Last October, just over a week before the brutal murder and beheading of Parisian high-school teacher Samuel Paty, French President Emmanuel Macron gave a speech about the actions his administration has taken to root out Islamic extremism throughout France. In recent weeks, a part of that speech as been revisited in American media with a mix of surprise, amusement, and indignation: Macron’s expression of concern over “certain social science theories” being imported from America and adding further confusion and pressure to France’s current political and ideological debates.
Although French critical theory has heavily influenced American scholarship on race and gender, Macron’s pointing the finger at America should not come as a surprise; after all, the French are well-known for their hauteur. There is, however, another moment in his speech which deserves attention because, unconsciously, it identifies the real source of France’s identity crisis.
The president states: “[L]aïcité (secularism) in the French Republic means the freedom to believe or not believe, the possibility of practicing one’s religion as long as law and order is ensured. LaÏcité means the neutrality of the State; in no way does it mean the removal of religion from society and the public arena.” This noble but unrealistic ideal of the neutral State is France’s dangerous blind spot.

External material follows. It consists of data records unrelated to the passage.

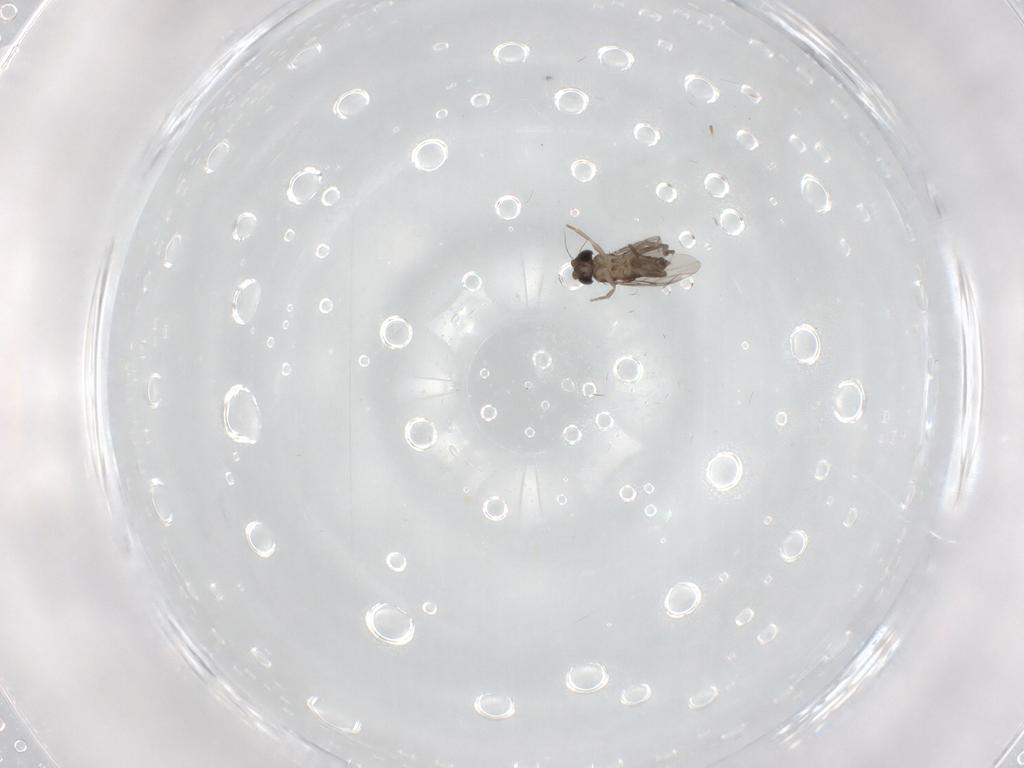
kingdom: Animalia
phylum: Arthropoda
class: Insecta
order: Diptera
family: Phoridae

Firstly, belief is not optional because everyone believes something and lives according to a creed. Secondly, it is impossible for the State to be truly neutral. The nature of Law is that, shaped by culture and ideology, it assumes the moral authority to determine the common good. The proof of this is that Macron later in his speech defends the closing of various Muslim schools and organizations for indoctrinating beliefs that conflict with the “values of the Republic” and negate French “principles, gender equality and human dignity,” though he does not explicitly state how or why. Perhaps he is unable to do so clearly because he himself cannot pinpoint what the “values of the Republic” are or trace from where they came. Ever since the Enlightenment, France has been loath to admit Christianity might have anything to do with its identity, and even its ties to Classical Antiquity have weakened under the pressure of post-colonial guilt.
What Macron cannot see, or refuses to admit, is that the Republic has not been neutral about religion, and when he claims that this supposed neutrality of State does not mean “the removal of religion from society and public arena”, he is either lying or grossly ignorant of France’s history. Enlightenment thought was riddled with anti-religious spite, the French Revolution executed countless priests and nuns, and the Combes Laws of the early 1900s sought to do far more than merely separate Church and State – religious communities were forced out of France and religious instruction was banned in school.
When I attended a year of Catholic high school in Bordeaux in 2010, I was surprised by the absence of religious imagery around campus and formal religious instruction. Anything related to Catholic identity or teaching was purely extra-curricular and optional: Mass was offered in the chapel a few times a week, occasional lectures were presented on religious or cultural topics, and there was an annual trip to Lourdes for those who wanted to go. The school’s curriculum was largely dictated by the content of the national Baccalaureate Exam and there was no talk of religion in the classroom, much less any kind of celebration of French culture. Most of the student body were neither formed nor interested in the Faith, and several of them told me that patriotism was frowned upon as a sentiment for the far right. The students who went to Mass were mostly from the upper class, an elitist group who all dressed the same and were disinterested in making friends outside their circle.
Maybe this phenomenon was specific to this school and group of teenagers, but I came away from the experience feeling that Catholicism, and even national pride, was largely considered something for people who wanted to live in the past.
But a lot has happened in France since I lived there, and she is at last waking from a long stupor, roused by the realization that cultural values cannot be taken for granted and are by no means universal among all cultures. What exactly are the “values of the Republic”, where do they come from, and why should they be revered and protected? I’m not sure the French are fully ready or able to answer these questions yet, but since the Paris attacks of 2015, France has been gradually re-incorporating religious and French cultural studies in schools, and when Notre Dame burned in April 2019, thousands gathered in the streets to watch and pray publicly.
I once asked one of my French classmates what he thought about the threat of cultural and religious tensions with Muslims in France. He shrugged and said, “I don’t worry about this. If you try to take away a Frenchman’s wine and cheese he will put up a fight.” It seems we might dare to hope that President Macron is at least such a Frenchman. If France does try to rescue their cultural heritage and identity, let us hope that this wave of thought and action will become as “in vogue” throughout the West as the French philosophy that has brought us to this point.